今度アサインを受けたプロジェクトで認証周りの知識が必要になったので、調べてまとめてみました。
参考
IdPとは
Identify Providerの略称で、クラウドサービスやアプリへのアクセスを試みるユーザーの認証情報を保存・管理するサービスのこと。 SAML認証において、認証情報の提供役を担う(SAML認証は別途調べることにします)
IdPがもたらすメリット
- ユーザー情報の一元管理
- シングルサインオン
- 多要素認証
の3つが挙げられる。
ユーザー情報の一元管理
ユーザーIDやアクセス権限などの認証情報を一元管理できる。
そのため社員退社時の、各サービスのユーザーIDやアクセス権限を削除するなどの煩雑な作業が一括で対応可能に。
従来からActive Directoryなどを活用した社内でのユーザーID一元管理は可能だったが、それらはあくまでも社内システムやサービスが対象で、企業でのクラウドサービス活用が拡大するなかで、それだけでは不十分になってきている。
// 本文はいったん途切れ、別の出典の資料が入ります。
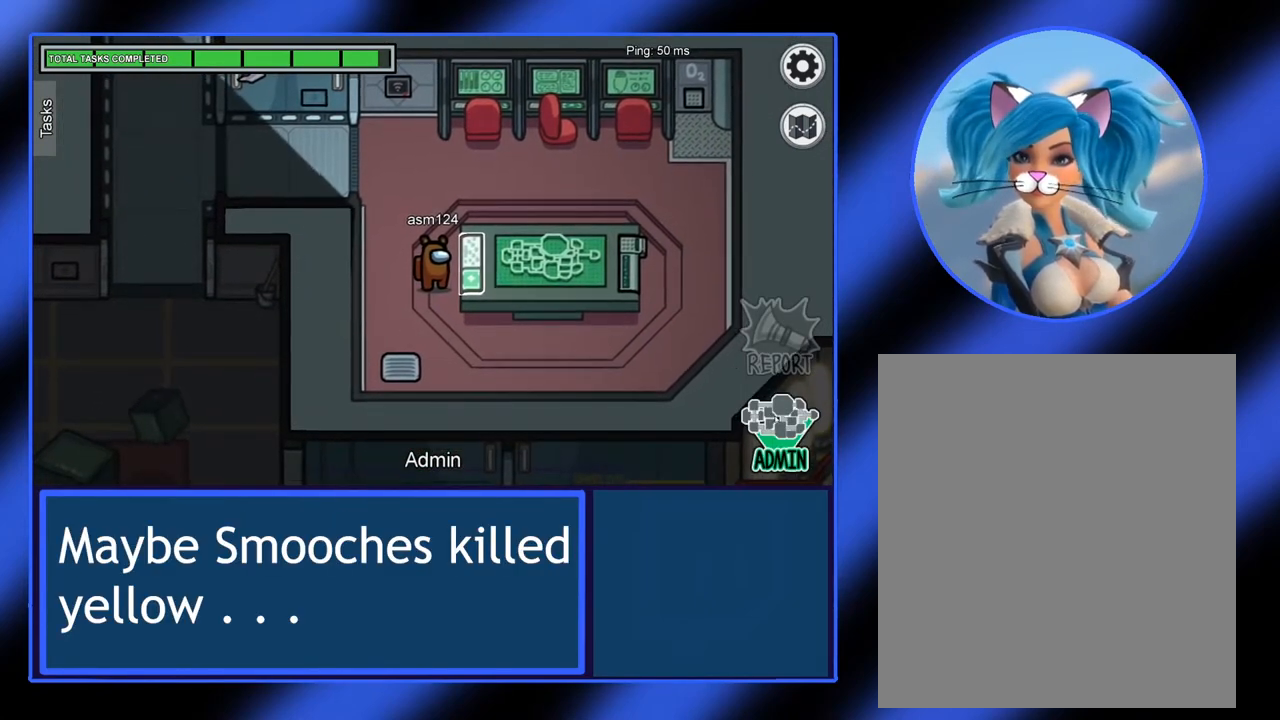
{"keys": [], "mouse": [], "events": [[33, "mouse_left", "down"], [117, "mouse_left", "up"]]}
IdPはユーザー認証情報をクラウド上で管理を行うので、社員の入社・退社による増減にも柔軟な対応が可能。
社員の部署移動による属性情報の更新も簡単に管理者側でできるだけでなく、アクセス権の範囲も自動更新できるなど便利。
シングルサインオン
IdP利用の最大のメリット。シングルサインの実現により業務効率向上とセキュリティ強化が同時に実現。
シングルサインオンは、単一のID/パスワードでクラウドサービスやアプリにログインできる仕組み。
他のサービスで一度でもログインに成功すれば、認証情報を信頼して他のサービスにも適用するため、覚えるものが最初のログイン時に入力するマスターパスワードだけでよくなる。
IdPを利用することでSAML認証によるシングルサインオンを実現できるため、ログインにかかる工数を大幅に減らし、業務の効率化が期待できます。
またシングルサイン未導入の企業では、複数サービスで同一のパスワードを使い回したり、サービスごとに異なるパスワードをメモしてデスクに張るなど、社員が不正アクセスのリスクを高める行動をとってしまう傾向があるとのこと。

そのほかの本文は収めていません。